- Directive
Type out each record word for word. Pictures stay out.
───── Entries supplied ─────
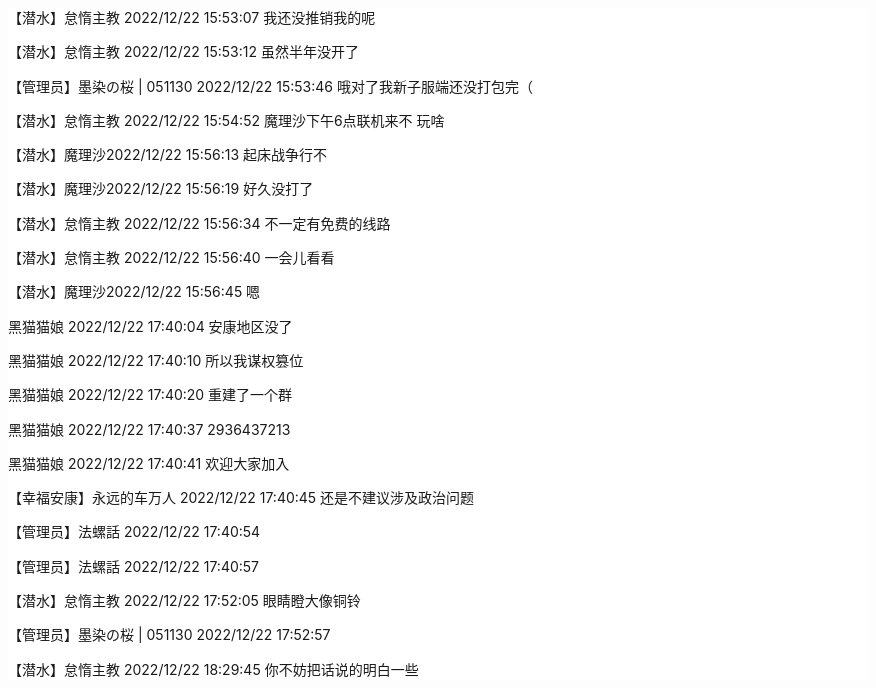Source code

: 
【潜水】怠惰主教 2022/12/22 15:53:07
我还没推销我的呢

【潜水】怠惰主教 2022/12/22 15:53:12
虽然半年没开了

【管理员】墨染の桜 | 051130 2022/12/22 15:53:46
哦对了我新子服端还没打包完（

【潜水】怠惰主教 2022/12/22 15:54:52
魔理沙下午6点联机来不
玩啥

【潜水】魔理沙2022/12/22 15:56:13
起床战争行不

【潜水】魔理沙2022/12/22 15:56:19
好久没打了

【潜水】怠惰主教 2022/12/22 15:56:34
不一定有免费的线路

【潜水】怠惰主教 2022/12/22 15:56:40
一会儿看看

【潜水】魔理沙2022/12/22 15:56:45
嗯

黑猫猫娘 2022/12/22 17:40:04
安康地区没了

黑猫猫娘 2022/12/22 17:40:10
所以我谋权篡位

黑猫猫娘 2022/12/22 17:40:20
重建了一个群

黑猫猫娘 2022/12/22 17:40:37
2936437213

黑猫猫娘 2022/12/22 17:40:41
欢迎大家加入

【幸福安康】永远的车万人 2022/12/22 17:40:45
还是不建议涉及政治问题

【管理员】法螺話 2022/12/22 17:40:54
 

【管理员】法螺話 2022/12/22 17:40:57
 

【潜水】怠惰主教 2022/12/22 17:52:05
眼睛瞪大像铜铃

【管理员】墨染の桜 | 051130 2022/12/22 17:52:57
 

【潜水】怠惰主教 2022/12/22 18:29:45
你不妨把话说的明白一些
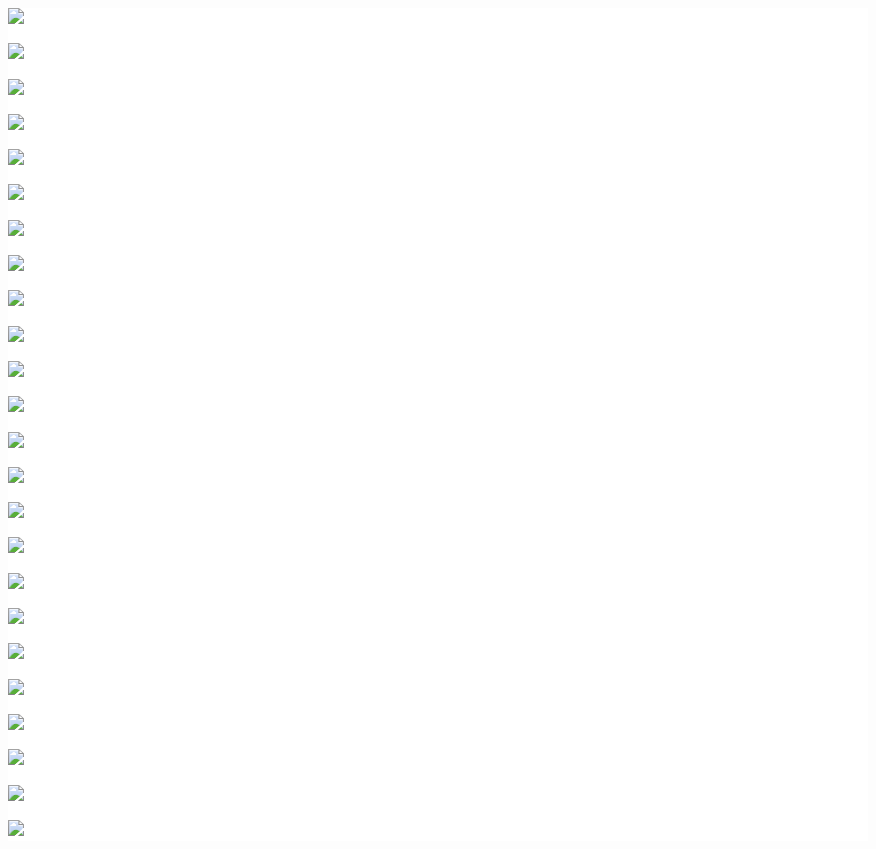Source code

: ![](./images/img_197.jpeg)

![](./images/img_198.jpeg)

![](./images/img_199.jpeg)

![](./images/img_200.jpeg)

![](./images/img_201.jpeg)

![](./images/img_202.jpeg)

![](./images/img_203.jpeg)

![](./images/img_204.jpeg)

![](./images/img_205.jpeg)

![](./images/img_206.jpeg)

![](./images/img_207.jpeg)

![](./images/img_208.jpeg)

![](./images/img_209.jpeg)

![](./images/img_210.jpeg)

![](./images/img_211.jpeg)

![](./images/img_212.jpeg)

![](./images/img_213.jpeg)

![](./images/img_214.jpeg)

![](./images/img_215.jpeg)

![](./images/img_216.jpeg)

![](./images/img_217.jpeg)

![](./images/img_218.jpeg)

![](./images/img_219.jpeg)

![](./images/img_220.jpeg)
─────
- Solution
Source code

: 
【潜水】怠惰主教 2022/12/22 15:53:07
我还没推销我的呢

【潜水】怠惰主教 2022/12/22 15:53:12
虽然半年没开了

【管理员】墨染の桜 | 051130 2022/12/22 15:53:46
哦对了我新子服端还没打包完（

【潜水】怠惰主教 2022/12/22 15:54:52
魔理沙下午6点联机来不
玩啥

【潜水】魔理沙2022/12/22 15:56:13
起床战争行不

【潜水】魔理沙2022/12/22 15:56:19
好久没打了

【潜水】怠惰主教 2022/12/22 15:56:34
不一定有免费的线路

【潜水】怠惰主教 2022/12/22 15:56:40
一会儿看看

【潜水】魔理沙2022/12/22 15:56:45
嗯

黑猫猫娘 2022/12/22 17:40:04
安康地区没了

黑猫猫娘 2022/12/22 17:40:10
所以我谋权篡位

黑猫猫娘 2022/12/22 17:40:20
重建了一个群

黑猫猫娘 2022/12/22 17:40:37
2936437213

黑猫猫娘 2022/12/22 17:40:41
欢迎大家加入

【幸福安康】永远的车万人 2022/12/22 17:40:45
还是不建议涉及政治问题

【管理员】法螺話 2022/12/22 17:40:54
 

【管理员】法螺話 2022/12/22 17:40:57
 

【潜水】怠惰主教 2022/12/22 17:52:05
眼睛瞪大像铜铃

【管理员】墨染の桜 | 051130 2022/12/22 17:52:57
 

【潜水】怠惰主教 2022/12/22 18:29:45
你不妨把话说的明白一些
Source code

: ![](./images/img_197.jpeg)

![](./images/img_198.jpeg)

![](./images/img_199.jpeg)

![](./images/img_200.jpeg)

![](./images/img_201.jpeg)

![](./images/img_202.jpeg)

![](./images/img_203.jpeg)

![](./images/img_204.jpeg)

![](./images/img_205.jpeg)

![](./images/img_206.jpeg)

![](./images/img_207.jpeg)

![](./images/img_208.jpeg)

![](./images/img_209.jpeg)

![](./images/img_210.jpeg)

![](./images/img_211.jpeg)

![](./images/img_212.jpeg)

![](./images/img_213.jpeg)

![](./images/img_214.jpeg)

![](./images/img_215.jpeg)

![](./images/img_216.jpeg)

![](./images/img_217.jpeg)

![](./images/img_218.jpeg)

![](./images/img_219.jpeg)

![](./images/img_220.jpeg)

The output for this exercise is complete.